AI security means two different jobs, and most teams only staff one
Securing the AI you built is not the same problem as using AI to secure everything else. Confuse them and you end up watching dashboards while an agent quietly reads a file it was never supposed to touch.
AI security splits into two directions that get lumped under one label. The first is protecting AI systems themselves: the models, the training data, the agents that act on your behalf. The second is using AI to protect everything else: anomaly detection, log triage, faster incident response.
Most vendors sell the second kind. Dashboards, baselines, alerts. Useful work, but it doesn't answer the harder question: once an LLM or agent can call a tool, read a file, or hit an API, what actually stops it from doing the wrong thing? AI security for agents has to control the action itself, not just flag it after the fact.
Securing AI vs. using AI for security
These are genuinely different disciplines, and the difference decides who you hire and what you buy.
- Securing AI: defending models and agents against prompt injection, data poisoning, model theft, and excessive agency. The threat targets the AI.
- AI for security: using machine learning to spot anomalies in traffic, logins, or logs. The AI is the defender, not the target.
Where AI security actually breaks down
A handful of failure modes account for nearly every real incident. Skip the abstract framework and look at what actually goes wrong:
- Prompt injection. Instructions hidden in a document, email, or tool response hijack what the model does next.

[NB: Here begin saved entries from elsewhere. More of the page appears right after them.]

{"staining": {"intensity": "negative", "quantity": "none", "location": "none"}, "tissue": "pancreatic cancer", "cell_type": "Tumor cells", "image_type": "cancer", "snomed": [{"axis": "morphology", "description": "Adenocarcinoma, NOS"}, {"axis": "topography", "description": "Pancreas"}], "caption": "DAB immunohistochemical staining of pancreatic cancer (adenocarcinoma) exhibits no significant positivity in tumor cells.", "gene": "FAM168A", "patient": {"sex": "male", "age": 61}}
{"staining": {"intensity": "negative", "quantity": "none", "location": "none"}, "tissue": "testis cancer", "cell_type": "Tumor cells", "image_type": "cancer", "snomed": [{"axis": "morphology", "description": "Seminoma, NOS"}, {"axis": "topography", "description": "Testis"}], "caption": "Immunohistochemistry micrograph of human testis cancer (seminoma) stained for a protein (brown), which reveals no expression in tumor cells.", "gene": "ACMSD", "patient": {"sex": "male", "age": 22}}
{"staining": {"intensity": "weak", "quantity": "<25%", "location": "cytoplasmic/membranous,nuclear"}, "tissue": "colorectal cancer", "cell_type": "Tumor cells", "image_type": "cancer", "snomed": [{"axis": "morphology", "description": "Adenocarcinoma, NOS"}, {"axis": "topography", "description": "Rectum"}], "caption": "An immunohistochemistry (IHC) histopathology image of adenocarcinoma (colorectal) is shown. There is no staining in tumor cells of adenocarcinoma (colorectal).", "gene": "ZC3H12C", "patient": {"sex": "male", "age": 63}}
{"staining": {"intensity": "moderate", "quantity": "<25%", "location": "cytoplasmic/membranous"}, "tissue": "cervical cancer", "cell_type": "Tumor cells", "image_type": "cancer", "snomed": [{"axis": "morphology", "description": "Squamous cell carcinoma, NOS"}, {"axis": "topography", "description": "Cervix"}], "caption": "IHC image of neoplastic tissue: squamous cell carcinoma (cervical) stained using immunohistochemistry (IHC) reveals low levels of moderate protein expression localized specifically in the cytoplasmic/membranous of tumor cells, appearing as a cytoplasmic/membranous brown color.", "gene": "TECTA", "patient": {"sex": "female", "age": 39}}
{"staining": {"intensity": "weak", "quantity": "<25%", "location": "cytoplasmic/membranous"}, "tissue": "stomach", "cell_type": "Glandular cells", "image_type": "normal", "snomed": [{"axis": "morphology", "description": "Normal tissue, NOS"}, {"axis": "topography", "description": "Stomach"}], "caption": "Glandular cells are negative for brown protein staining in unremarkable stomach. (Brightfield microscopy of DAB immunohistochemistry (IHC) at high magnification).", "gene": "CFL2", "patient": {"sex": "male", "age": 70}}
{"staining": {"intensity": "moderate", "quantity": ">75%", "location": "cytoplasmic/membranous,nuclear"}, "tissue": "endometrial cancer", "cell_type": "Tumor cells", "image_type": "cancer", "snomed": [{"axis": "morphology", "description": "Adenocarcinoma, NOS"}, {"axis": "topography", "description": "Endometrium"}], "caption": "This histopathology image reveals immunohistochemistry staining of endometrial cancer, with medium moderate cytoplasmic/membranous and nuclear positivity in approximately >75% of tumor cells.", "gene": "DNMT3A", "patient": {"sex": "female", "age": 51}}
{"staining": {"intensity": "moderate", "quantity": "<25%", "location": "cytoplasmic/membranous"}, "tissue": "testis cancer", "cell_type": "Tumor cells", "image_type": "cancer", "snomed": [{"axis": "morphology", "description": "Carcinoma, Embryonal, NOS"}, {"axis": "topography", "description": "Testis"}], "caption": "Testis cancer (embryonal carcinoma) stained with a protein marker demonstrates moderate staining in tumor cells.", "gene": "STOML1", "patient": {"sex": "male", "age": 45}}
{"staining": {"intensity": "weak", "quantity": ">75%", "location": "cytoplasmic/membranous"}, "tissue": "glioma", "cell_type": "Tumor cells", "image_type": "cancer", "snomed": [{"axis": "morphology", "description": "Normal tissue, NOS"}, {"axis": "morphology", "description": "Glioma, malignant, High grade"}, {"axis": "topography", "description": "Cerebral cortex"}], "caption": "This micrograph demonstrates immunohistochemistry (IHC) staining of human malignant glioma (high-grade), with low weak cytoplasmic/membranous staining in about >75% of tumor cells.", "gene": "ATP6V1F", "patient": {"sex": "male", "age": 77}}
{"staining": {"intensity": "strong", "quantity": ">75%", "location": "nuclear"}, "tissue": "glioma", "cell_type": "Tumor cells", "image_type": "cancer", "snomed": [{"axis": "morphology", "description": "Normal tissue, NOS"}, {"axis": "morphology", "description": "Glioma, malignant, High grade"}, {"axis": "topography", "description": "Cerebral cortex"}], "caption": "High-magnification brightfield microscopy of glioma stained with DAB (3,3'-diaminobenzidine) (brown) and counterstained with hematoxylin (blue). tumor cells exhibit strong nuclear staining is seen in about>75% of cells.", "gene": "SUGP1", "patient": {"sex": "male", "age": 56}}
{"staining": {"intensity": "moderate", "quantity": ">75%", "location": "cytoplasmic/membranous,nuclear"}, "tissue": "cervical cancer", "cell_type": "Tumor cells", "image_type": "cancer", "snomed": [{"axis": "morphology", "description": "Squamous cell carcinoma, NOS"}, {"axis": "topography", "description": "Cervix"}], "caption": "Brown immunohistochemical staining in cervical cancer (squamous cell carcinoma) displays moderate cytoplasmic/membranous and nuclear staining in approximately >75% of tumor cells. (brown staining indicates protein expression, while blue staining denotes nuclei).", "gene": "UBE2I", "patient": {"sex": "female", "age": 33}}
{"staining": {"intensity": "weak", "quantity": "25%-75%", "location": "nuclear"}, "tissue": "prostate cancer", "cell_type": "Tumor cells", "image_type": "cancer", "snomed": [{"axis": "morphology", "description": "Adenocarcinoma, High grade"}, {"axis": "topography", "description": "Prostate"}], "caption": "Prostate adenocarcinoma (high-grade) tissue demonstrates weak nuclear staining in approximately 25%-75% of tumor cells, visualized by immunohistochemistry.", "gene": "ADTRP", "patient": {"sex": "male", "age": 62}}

- Data poisoning. Bad training or fine-tuning data steers the model toward wrong or exploitable behavior.
- Model theft. An attacker rebuilds your weights or logic by querying the model until the outputs give it away.
- Shadow AI. Employees plug unapproved tools and agents into company data with nobody tracking what they can reach.
- Excessive agency. An agent holds more permissions than its task needs, so one bad call has a blast radius nobody sized for.
The controls that actually hold
Governance frameworks like NIST AI RMF and the OWASP Top 10 for LLMs are worth reading. They will not stop a single bad tool call on their own. The controls that hold are the ones enforced at runtime:
- Input and output checks that catch jailbreaks and data leakage before they leave the system.
- A live inventory of every model and agent in use, including the ones nobody officially approved.
- Least privilege for agents: access to exactly the tools and data a task needs, nothing standing beyond that.
- Enforcement at the point where a model takes an action, so a manipulated prompt still can't execute the bad command.
Where Prismor fits
Prismor sits at the tool-call boundary every agent shares, the one place a decision actually turns into a file write, a shell command, or an API request. It intercepts each call, blocks prompt injection and destructive actions before they run, redacts secrets on the way past, and keeps a full audit trail.
That's the part dashboards and dataset scans don't cover. You can watch an agent all day. Enforcement is what stops it.
Frequently asked questions
What is AI security?
AI security covers two related but distinct jobs: protecting AI systems from threats like prompt injection, data poisoning, and model theft, and using AI to strengthen security elsewhere through anomaly detection and automated response. For AI agents specifically, it means controlling what the agent is allowed to do when it acts.
What is the difference between AI security and securing AI?
"Securing AI" is the narrower half of AI security: defending the model, its training data, and its agents against manipulation. "AI security" as a category also includes using AI-driven tools to detect anomalies and threats across the rest of your infrastructure.
What are the biggest AI security risks right now?
Prompt injection, data poisoning, model theft, shadow AI adoption without visibility, and excessive agency, where an agent has more access than its task requires. Most real incidents trace back to one of these five.
How do you secure AI agents specifically?
Enforce least privilege so each agent only reaches the tools and data its task needs, mediate every tool call through a policy layer that can block or require approval, redact secrets before they reach the model, and keep an audit trail. Enforcement has to happen at the point of action, since prompt-level rules can be talked around.